These cookies have been a favorite of mine since childhood; I first learned to make them using the Better Homes and Gardens Cook Book. I’ve adapted the recipe slightly over the years but these cookies remain a holiday tradition in my home. They’re deliciously sweet and minty on their own, but I like them even better dunked into a warm mug of cocoa.
- 1 stick unsalted butter, at room temperature
- 1/3 Cup confectioners sugar, plus more for rolling
- 2 drops peppermint oil (or 1 teaspoon peppermint extract)
- ¼ Teaspoon salt
- 1 Cup all-purpose flour
- 2 candy canes, crushed into powder
Put the butter, confectioners sugar, peppermint oil (or extract), and salt into a medium mixing bowl. Mix until combined using a fork or an electric mixer. Then, add the flour and mix with a rubber spatula (or electric mixer) just until a crumbly dough forms.

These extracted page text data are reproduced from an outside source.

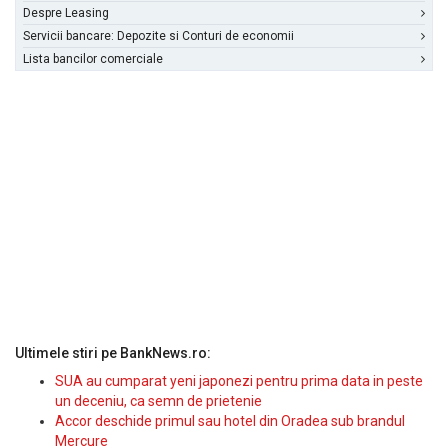
Despre Leasing
Servicii bancare: Depozite si Conturi de economii
Lista bancilor comerciale
Ultimele stiri pe BankNews.ro:
SUA au cumparat yeni japonezi pentru prima data in peste
un deceniu, ca semn de prietenie
Accor deschide primul sau hotel din Oradea sub brandul
Mercure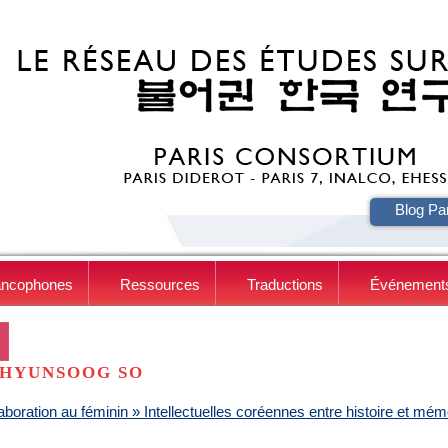
HE
Blog Pa
ancophones
Ressources
Traductions
Événement
HYUNSOOG SO
aboration au féminin » Intellectuelles coréennes entre histoire et mém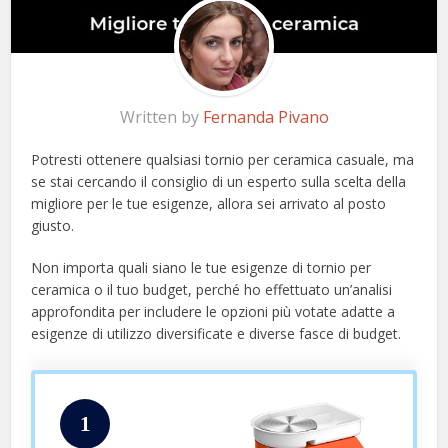
Written by
Fernanda Pivano
Potresti ottenere qualsiasi tornio per ceramica casuale, ma
se stai cercando il consiglio di un esperto sulla scelta della
migliore per le tue esigenze, allora sei arrivato al posto
giusto.
Non importa quali siano le tue esigenze di tornio per
ceramica o il tuo budget, perché ho effettuato un’analisi
approfondita per includere le opzioni più votate adatte a
esigenze di utilizzo diversificate e diverse fasce di budget.
1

Squeeze the dough into small pieces and roll each piece into a 1-inch ball. If the dough seems too try to retain its shape, add a few drops of ice water and mix the dough gently with your hands to hydrate it slightly.
Place the balls on a plate, cover them with plastic wrap, and place them in the refrigerator while you preheat the oven to 350 degrees. Bake the cookies 9 to 11 minutes, until they are set and the bottoms are lightly browned.
Cool them on the cookie sheet for 1 minute before moving them to a wire rack.
Mix the crushed candy canes with ½ cup of confectioners sugar. Roll the warm cookies into the peppermint sugar and allow them to continue cooling. When they have cooled completely, roll them in the peppermint sugar a second time. Store the cookies airtight at room temperature.